All output files land in the directory set by `paths.output_dir` (default: `outputs/`).

| Command | Output files |
|---------|-------------|
| `create` | `graph.gml`, `graph.timestamp` |
| `update` | Updates `graph.gml` in place |
| `query` | `dependency_report_<timestamp>.csv` — tabular summary; `dependency_report_<timestamp>.xlsx` — 3-sheet Excel workbook (All Items, Dependency Edges, Broken Dependencies); `dependency_graph_<timestamp>.html` — interactive visualization; `query_subgraph_<timestamp>.gml` — sub-graph for further analysis |

---

## Project structure

```
arcgis_item_graph/   Core library: creator, updater, query, reporter, visualizer, utils
cli/                 Unified CLI entry point (python -m cli ...)
config/              config.example.yaml template — copy to config.yaml and fill in credentials
docs/                Documentation and design plans
lib/                 Vendored frontend assets (cytoscape.js, dagre, cytoscape-dagre) for offline HTML output
outputs/             Generated output files (gitignored)
tests/               Unit and integration tests (pytest)
```

---

## For Contributors

**1. Clone the repository**

```bash
git clone https://github.com/your-org/ArcGIS-Item-Dependency-Management.git
cd ArcGIS-Item-Dependency-Management
```

**2. Install in editable mode with dev dependencies**

```bash
pip install -e ".[dev]"
```

**3. Activate the commit-message hook**

```bash
git config core.hooksPath .githooks
```

**4. Create your configuration file**

```bash
cp config/config.example.yaml config/config.yaml
# or just run: arcgis-graph setup
```

---

## Running tests

```bash
pytest tests/ -v
```

---

## Performance & Architecture Notes

### Graph Traversal
The query BFS uses `collections.deque` for O(1) popleft (O(V+E) total).
Seed items not found in the cached GML file are fetched live in parallel via
`ThreadPoolExecutor` (default 10 workers, configurable via `fetch_workers`
on `ItemGraphQuery`).

### Update Hydration
`ItemGraphUpdater` hydrates all cached graph nodes concurrently using
`ThreadPoolExecutor` (default 10 workers, configurable via `hydration_workers`).
Graph mutations (node removal) happen serially on the main thread after all
fetches complete.
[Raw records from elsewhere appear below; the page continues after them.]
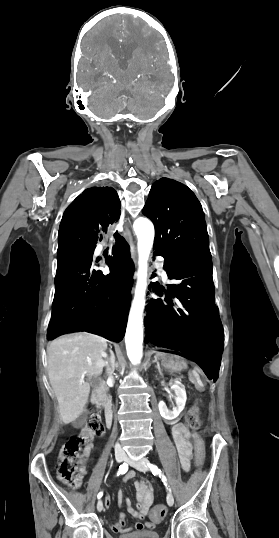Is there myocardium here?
<instances>
[{
  "label": "myocardium",
  "instance_id": "obj_1",
  "mask_svg": "<svg viewBox=\"0 0 279 538\" xmlns=\"http://www.w3.org/2000/svg\"><path fill=\"white\" fill-rule=\"evenodd\" d=\"M103 237L102 236H99V241H102Z\"/></svg>",
  "mask_w": 279,
  "mask_h": 538
}]
</instances>
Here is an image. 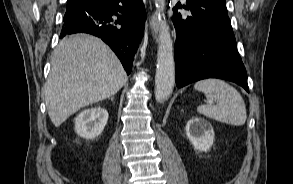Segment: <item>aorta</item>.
I'll return each mask as SVG.
<instances>
[{
    "instance_id": "aorta-1",
    "label": "aorta",
    "mask_w": 293,
    "mask_h": 184,
    "mask_svg": "<svg viewBox=\"0 0 293 184\" xmlns=\"http://www.w3.org/2000/svg\"><path fill=\"white\" fill-rule=\"evenodd\" d=\"M157 7L163 12L165 0H156ZM175 82V62L173 43L169 27L165 20L161 21L159 45L157 51V68L155 76V98L158 103L166 101L172 94Z\"/></svg>"
}]
</instances>
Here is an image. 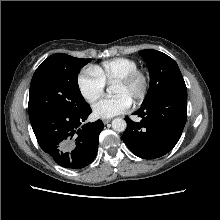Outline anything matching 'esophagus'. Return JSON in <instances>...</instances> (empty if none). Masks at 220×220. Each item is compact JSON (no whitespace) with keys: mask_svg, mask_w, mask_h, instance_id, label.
Instances as JSON below:
<instances>
[{"mask_svg":"<svg viewBox=\"0 0 220 220\" xmlns=\"http://www.w3.org/2000/svg\"><path fill=\"white\" fill-rule=\"evenodd\" d=\"M102 121H103L104 124H107L111 121V119H103Z\"/></svg>","mask_w":220,"mask_h":220,"instance_id":"esophagus-1","label":"esophagus"}]
</instances>
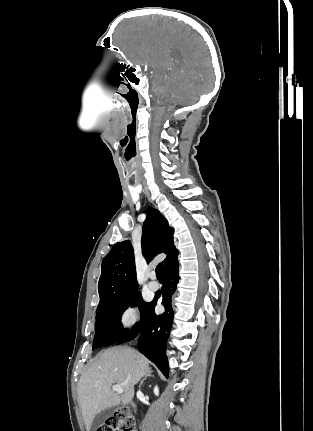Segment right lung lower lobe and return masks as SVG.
I'll return each instance as SVG.
<instances>
[{"instance_id":"obj_1","label":"right lung lower lobe","mask_w":313,"mask_h":431,"mask_svg":"<svg viewBox=\"0 0 313 431\" xmlns=\"http://www.w3.org/2000/svg\"><path fill=\"white\" fill-rule=\"evenodd\" d=\"M178 266L179 263L176 256L166 266L164 286L160 293L155 295L154 300L144 308L141 313L140 322L117 341V344L127 342L141 332L138 350L155 363L166 377H168L169 367L165 354V345L174 315L171 298L179 281ZM160 296L163 297L162 305L165 307V312L157 315L154 312V307Z\"/></svg>"}]
</instances>
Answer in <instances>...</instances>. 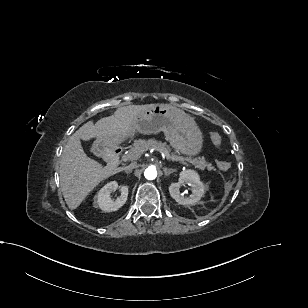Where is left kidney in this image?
Segmentation results:
<instances>
[{
    "instance_id": "1",
    "label": "left kidney",
    "mask_w": 308,
    "mask_h": 308,
    "mask_svg": "<svg viewBox=\"0 0 308 308\" xmlns=\"http://www.w3.org/2000/svg\"><path fill=\"white\" fill-rule=\"evenodd\" d=\"M184 184L191 186L192 194L185 197L180 194V187ZM171 197L181 205H194L200 201L205 193L204 184L200 181L198 173L193 170H185L180 173L179 181L169 186Z\"/></svg>"
}]
</instances>
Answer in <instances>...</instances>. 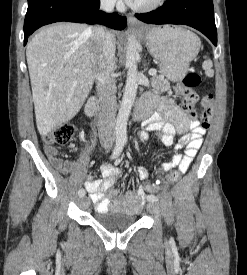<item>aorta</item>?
<instances>
[{
    "mask_svg": "<svg viewBox=\"0 0 247 275\" xmlns=\"http://www.w3.org/2000/svg\"><path fill=\"white\" fill-rule=\"evenodd\" d=\"M138 59L139 53L137 51V41L133 36H131L128 38V43L126 47V85L115 125L116 137L118 140L122 141H125L127 139V122L138 89Z\"/></svg>",
    "mask_w": 247,
    "mask_h": 275,
    "instance_id": "aorta-1",
    "label": "aorta"
}]
</instances>
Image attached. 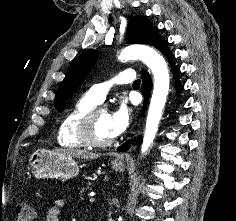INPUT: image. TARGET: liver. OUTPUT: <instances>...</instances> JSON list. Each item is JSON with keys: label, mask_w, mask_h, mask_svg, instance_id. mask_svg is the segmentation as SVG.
Returning a JSON list of instances; mask_svg holds the SVG:
<instances>
[{"label": "liver", "mask_w": 236, "mask_h": 221, "mask_svg": "<svg viewBox=\"0 0 236 221\" xmlns=\"http://www.w3.org/2000/svg\"><path fill=\"white\" fill-rule=\"evenodd\" d=\"M52 152L55 153H61L65 154L68 156L76 157L79 159H84V160H94L100 157V154L92 153V152H87L85 150H73V149H62V150H54Z\"/></svg>", "instance_id": "1"}]
</instances>
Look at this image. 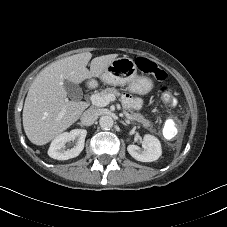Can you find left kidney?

The modified-items search enforces a `max_items` cap (defaults
to `create.max_items` from config) and warns when results may be truncated.

### Timestamps
All timestamps are stored in milliseconds with sub-second precision
(`int(t.timestamp() * 1000)`).

### Excel Reports
`ItemGraphReporter.to_excel()` builds all three sheets from a single pass
through `to_dataframe()` — `node.contains()` is called once per node.